The assignment operator can not be declared as “friendly” to the class. If you overload the assignment statement as “class-friendly” to the class, this means that there will be an overloaded global assignment statement that is automatically called for class instances. This, in turn, can lead to confusion in the assignment statement and an increase in invisible bugs. Therefore, C ++ compilers do not allow the assignment statement to be overloaded as “friendly” to the class.

 

8. Is an overloaded assignment operator inherited by derived classes inherited?

No, it is not.

 

9. What happens if you call an assignment statement for instances of a class that does not implement the operator function operator=(), which overloads the assignment statement =?
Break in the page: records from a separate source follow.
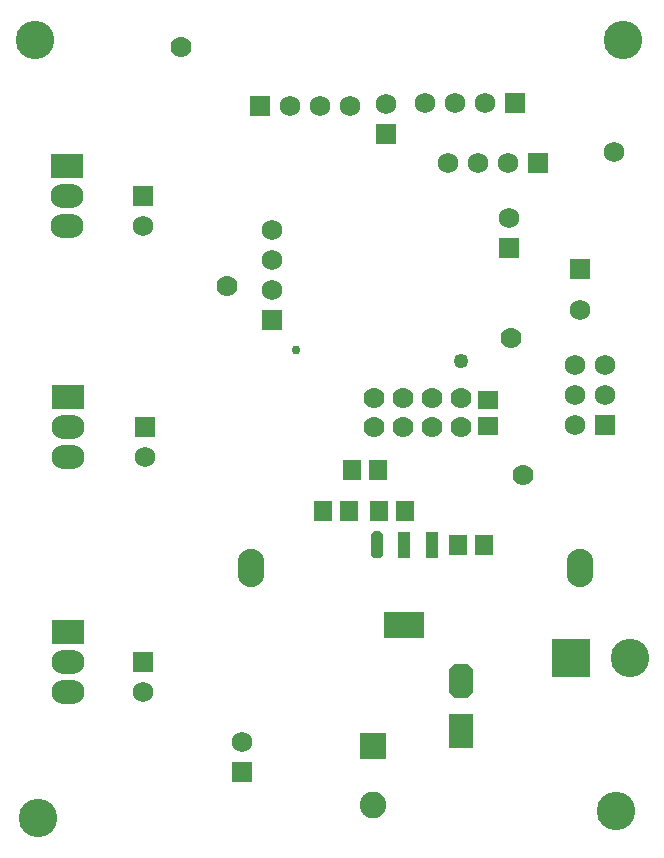
<source format=gbs>
G04 Layer_Color=16711935*
%FSLAX25Y25*%
%MOIN*%
G70*
G01*
G75*
%ADD37R,0.06906X0.06118*%
%ADD41R,0.06118X0.06906*%
%ADD42C,0.07000*%
%ADD43C,0.06800*%
%ADD44R,0.06906X0.06906*%
%ADD45C,0.06906*%
%ADD46C,0.02969*%
%ADD47C,0.04937*%
%ADD48O,0.11000X0.08000*%
%ADD49R,0.11000X0.08000*%
%ADD50R,0.06906X0.06906*%
%ADD51O,0.08874X0.12811*%
%ADD52C,0.12811*%
%ADD53R,0.08874X0.08874*%
%ADD54C,0.08874*%
%ADD55R,0.12811X0.12811*%
%ADD56R,0.13200X0.09000*%
G04:AMPARAMS|DCode=57|XSize=43mil|YSize=90mil|CornerRadius=0mil|HoleSize=0mil|Usage=FLASHONLY|Rotation=0.000|XOffset=0mil|YOffset=0mil|HoleType=Round|Shape=Octagon|*
%AMOCTAGOND57*
4,1,8,-0.01075,0.04500,0.01075,0.04500,0.02150,0.03425,0.02150,-0.03425,0.01075,-0.04500,-0.01075,-0.04500,-0.02150,-0.03425,-0.02150,0.03425,-0.01075,0.04500,0.0*
%
%ADD57OCTAGOND57*%

%ADD58R,0.04300X0.09000*%
%ADD59R,0.07890X0.11433*%
G04:AMPARAMS|DCode=60|XSize=114.33mil|YSize=78.9mil|CornerRadius=0mil|HoleSize=0mil|Usage=FLASHONLY|Rotation=90.000|XOffset=0mil|YOffset=0mil|HoleType=Round|Shape=Octagon|*
%AMOCTAGOND60*
4,1,8,0.01972,0.05717,-0.01972,0.05717,-0.03945,0.03744,-0.03945,-0.03744,-0.01972,-0.05717,0.01972,-0.05717,0.03945,-0.03744,0.03945,0.03744,0.01972,0.05717,0.0*
%
%ADD60OCTAGOND60*%

D37*
X365500Y331500D02*
D03*
Y322839D02*
D03*
D41*
X320000Y308000D02*
D03*
X328661D02*
D03*
X337661Y294500D02*
D03*
X329000D02*
D03*
X319161D02*
D03*
X310500D02*
D03*
X364000Y283000D02*
D03*
X355339D02*
D03*
D42*
X263000Y449000D02*
D03*
X278500Y369500D02*
D03*
X377000Y306500D02*
D03*
X327563Y322500D02*
D03*
X337209D02*
D03*
X346854D02*
D03*
X356500D02*
D03*
X327563Y332146D02*
D03*
X337209D02*
D03*
X346854D02*
D03*
X356500D02*
D03*
X373000Y352000D02*
D03*
D43*
X407500Y414000D02*
D03*
D44*
X283399Y207500D02*
D03*
X250500Y244000D02*
D03*
X251000Y322500D02*
D03*
X250500Y399500D02*
D03*
X396000Y375000D02*
D03*
X372500Y382000D02*
D03*
X293500Y358000D02*
D03*
X331500Y420000D02*
D03*
X404500Y323000D02*
D03*
D45*
X283399Y217500D02*
D03*
X250500Y234000D02*
D03*
X352000Y410500D02*
D03*
X362000D02*
D03*
X372000D02*
D03*
X251000Y312500D02*
D03*
X250500Y389500D02*
D03*
X396000Y361614D02*
D03*
X372500Y392000D02*
D03*
X344500Y430500D02*
D03*
X354500D02*
D03*
X364500D02*
D03*
X293500Y368000D02*
D03*
Y378000D02*
D03*
Y388000D02*
D03*
X319500Y429500D02*
D03*
X309500D02*
D03*
X299500D02*
D03*
X331500Y430000D02*
D03*
X394500Y323000D02*
D03*
X404500Y343000D02*
D03*
X394500Y333000D02*
D03*
X404500D02*
D03*
X394500Y343000D02*
D03*
D46*
X301500Y348000D02*
D03*
D47*
X356500Y344500D02*
D03*
D48*
X225500Y234000D02*
D03*
Y244000D02*
D03*
X225000Y389500D02*
D03*
Y399500D02*
D03*
X225500Y312500D02*
D03*
Y322500D02*
D03*
D49*
Y254000D02*
D03*
X225000Y409500D02*
D03*
X225500Y332500D02*
D03*
D50*
X382000Y410500D02*
D03*
X374500Y430500D02*
D03*
X289500Y429500D02*
D03*
D51*
X286500Y275500D02*
D03*
X396000D02*
D03*
D52*
X408000Y194500D02*
D03*
X410500Y451500D02*
D03*
X214500D02*
D03*
X215500Y192000D02*
D03*
X412685Y245500D02*
D03*
D53*
X327000Y216000D02*
D03*
D54*
Y196315D02*
D03*
D55*
X393000Y245500D02*
D03*
D56*
X337600Y256531D02*
D03*
D57*
X328500Y283000D02*
D03*
D58*
X337600D02*
D03*
X346700D02*
D03*
D59*
X356500Y221000D02*
D03*
D60*
Y237929D02*
D03*
M02*

</source>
In this case, the default assignment statement will be invoked, which is automatically generated by the compiler when declaring this class.

 

10. An example of overloading an assignment operator in a class in which an operator function receives a variable (object) of a base type (int) as a parameter

The example demonstrates overloading the assignment operator for the Value class. An overloaded assignment operator implements the assignment of an integer value to an instance of the Value class. In this case, the operator function has the form:

// operator function that receives an int parameter
Value operator=(int d)
{
    // ...
}

The declaration of the Value class and the demonstration of its use in the _tmain() function are as follows:

#include "stdafx.h"
#include <iostream>
using namespace std;

class Value
{
private:
    int d;

public:
    // constructors
    Value() { d = 0; }
    Value(int _d) { d = _d; }

    int Get(void) { return d; }
    void Set(int _d) { d = _d; }

    // operator function that receives an int parameter
    Value operator=(int d2)
    {
        d = d2;
        return *this;
    }
};

int _tmain(int argc, _TCHAR* argv[])
{
    // overloading the operator function operator=()
    // which receives the parameter of basic type
    Value v1(5); // instance of class Value
    Value v2;
    int t;

    // checking
    t = v2.Get(); // t = 0

    // INVOKE THE OPERATOR FUNCTION operator=(int)
    v2 = 8;

    // checking
    t = v2.Get(); // t = 8

    // INVOKE THE ASSIGNMENT OPERATOR THAT IS GENERATED BY DEFAULT
    v2 = v1; // byte by byte copying

    // checking
    t = v2.Get(); // t = 5

    cout << "t = " << t << endl;
    return 0;
}

In the above code, in the _tmain() function, the assignment operator for the Value class is called twice. The first time the operator function overloaded in the class which is called operator=()

v2 = 8;

The second time the statement is invoked, which for the class Value is generated by the default compiler

v2 = v1;

This statement performs the copy byte by byte operation.